* EXERCISE PROMPT *
Arrange the following lines as a JSON list of strings, one string per line, leaving out any blank lines.

* DATA FOR THIS TASK *
§ §
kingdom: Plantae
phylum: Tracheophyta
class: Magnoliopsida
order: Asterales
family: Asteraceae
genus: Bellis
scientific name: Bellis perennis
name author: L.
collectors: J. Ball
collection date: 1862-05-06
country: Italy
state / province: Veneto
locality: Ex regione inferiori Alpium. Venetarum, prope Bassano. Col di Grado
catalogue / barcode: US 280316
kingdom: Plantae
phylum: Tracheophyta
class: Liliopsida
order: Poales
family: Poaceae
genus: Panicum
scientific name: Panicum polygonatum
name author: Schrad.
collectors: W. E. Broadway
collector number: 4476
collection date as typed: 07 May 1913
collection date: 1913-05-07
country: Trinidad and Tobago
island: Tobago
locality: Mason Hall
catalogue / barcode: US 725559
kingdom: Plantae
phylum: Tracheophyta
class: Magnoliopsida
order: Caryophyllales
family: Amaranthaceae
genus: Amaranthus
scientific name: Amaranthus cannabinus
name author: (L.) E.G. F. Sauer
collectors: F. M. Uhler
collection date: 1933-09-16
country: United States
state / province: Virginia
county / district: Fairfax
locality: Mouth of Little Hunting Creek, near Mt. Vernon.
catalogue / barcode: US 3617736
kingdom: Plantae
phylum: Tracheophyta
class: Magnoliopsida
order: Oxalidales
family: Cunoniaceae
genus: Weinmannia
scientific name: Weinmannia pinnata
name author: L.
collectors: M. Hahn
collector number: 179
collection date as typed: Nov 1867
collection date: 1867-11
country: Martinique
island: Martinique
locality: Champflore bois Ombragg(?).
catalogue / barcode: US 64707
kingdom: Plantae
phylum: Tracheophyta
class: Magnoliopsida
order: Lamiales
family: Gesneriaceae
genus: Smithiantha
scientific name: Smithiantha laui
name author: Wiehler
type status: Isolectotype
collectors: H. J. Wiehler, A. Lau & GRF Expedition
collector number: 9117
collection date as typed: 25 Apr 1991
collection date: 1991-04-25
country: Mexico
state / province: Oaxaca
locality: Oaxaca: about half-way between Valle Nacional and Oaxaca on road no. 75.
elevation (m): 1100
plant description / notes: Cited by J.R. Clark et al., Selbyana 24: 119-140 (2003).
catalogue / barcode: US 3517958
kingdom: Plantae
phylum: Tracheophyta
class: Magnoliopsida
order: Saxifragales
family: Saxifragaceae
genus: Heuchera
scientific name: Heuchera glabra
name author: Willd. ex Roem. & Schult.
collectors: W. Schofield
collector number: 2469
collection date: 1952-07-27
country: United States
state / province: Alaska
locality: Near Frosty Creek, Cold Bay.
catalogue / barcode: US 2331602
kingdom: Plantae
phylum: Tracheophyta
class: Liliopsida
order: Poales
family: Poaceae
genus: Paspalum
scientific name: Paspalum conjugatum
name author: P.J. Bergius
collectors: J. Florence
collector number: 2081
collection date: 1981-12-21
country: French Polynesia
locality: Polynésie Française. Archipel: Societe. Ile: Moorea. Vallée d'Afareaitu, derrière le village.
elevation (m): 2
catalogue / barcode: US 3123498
§ §
* OUTPUT OF THE EXERCISE *
[
  "kingdom: Plantae",
  "phylum: Tracheophyta",
  "class: Magnoliopsida",
  "order: Asterales",
  "family: Asteraceae",
  "genus: Bellis",
  "scientific name: Bellis perennis",
  "name author: L.",
  "collectors: J. Ball",
  "collection date: 1862-05-06",
  "country: Italy",
  "state / province: Veneto",
  "locality: Ex regione inferiori Alpium. Venetarum, prope Bassano. Col di Grado",
  "catalogue / barcode: US 280316",
  "kingdom: Plantae",
  "phylum: Tracheophyta",
  "class: Liliopsida",
  "order: Poales",
  "family: Poaceae",
  "genus: Panicum",
  "scientific name: Panicum polygonatum",
  "name author: Schrad.",
  "collectors: W. E. Broadway",
  "collector number: 4476",
  "collection date as typed: 07 May 1913",
  "collection date: 1913-05-07",
  "country: Trinidad and Tobago",
  "island: Tobago",
  "locality: Mason Hall",
  "catalogue / barcode: US 725559",
  "kingdom: Plantae",
  "phylum: Tracheophyta",
  "class: Magnoliopsida",
  "order: Caryophyllales",
  "family: Amaranthaceae",
  "genus: Amaranthus",
  "scientific name: Amaranthus cannabinus",
  "name author: (L.) E.G. F. Sauer",
  "collectors: F. M. Uhler",
  "collection date: 1933-09-16",
  "country: United States",
  "state / province: Virginia",
  "county / district: Fairfax",
  "locality: Mouth of Little Hunting Creek, near Mt. Vernon.",
  "catalogue / barcode: US 3617736",
  "kingdom: Plantae",
  "phylum: Tracheophyta",
  "class: Magnoliopsida",
  "order: Oxalidales",
  "family: Cunoniaceae",
  "genus: Weinmannia",
  "scientific name: Weinmannia pinnata",
  "name author: L.",
  "collectors: M. Hahn",
  "collector number: 179",
  "collection date as typed: Nov 1867",
  "collection date: 1867-11",
  "country: Martinique",
  "island: Martinique",
  "locality: Champflore bois Ombragg(?).",
  "catalogue / barcode: US 64707",
  "kingdom: Plantae",
  "phylum: Tracheophyta",
  "class: Magnoliopsida",
  "order: Lamiales",
  "family: Gesneriaceae",
  "genus: Smithiantha",
  "scientific name: Smithiantha laui",
  "name author: Wiehler",
  "type status: Isolectotype",
  "collectors: H. J. Wiehler, A. Lau & GRF Expedition",
  "collector number: 9117",
  "collection date as typed: 25 Apr 1991",
  "collection date: 1991-04-25",
  "country: Mexico",
  "state / province: Oaxaca",
  "locality: Oaxaca: about half-way between Valle Nacional and Oaxaca on road no. 75.",
  "elevation (m): 1100",
  "plant description / notes: Cited by J.R. Clark et al., Selbyana 24: 119-140 (2003).",
  "catalogue / barcode: US 3517958",
  "kingdom: Plantae",
  "phylum: Tracheophyta",
  "class: Magnoliopsida",
  "order: Saxifragales",
  "family: Saxifragaceae",
  "genus: Heuchera",
  "scientific name: Heuchera glabra",
  "name author: Willd. ex Roem. & Schult.",
  "collectors: W. Schofield",
  "collector number: 2469",
  "collection date: 1952-07-27",
  "country: United States",
  "state / province: Alaska",
  "locality: Near Frosty Creek, Cold Bay.",
  "catalogue / barcode: US 2331602",
  "kingdom: Plantae",
  "phylum: Tracheophyta",
  "class: Liliopsida",
  "order: Poales",
  "family: Poaceae",
  "genus: Paspalum",
  "scientific name: Paspalum conjugatum",
  "name author: P.J. Bergius",
  "collectors: J. Florence",
  "collector number: 2081",
  "collection date: 1981-12-21",
  "country: French Polynesia",
  "locality: Polynésie Française. Archipel: Societe. Ile: Moorea. Vallée d'Afareaitu, derrière le village.",
  "elevation (m): 2",
  "catalogue / barcode: US 3123498"
]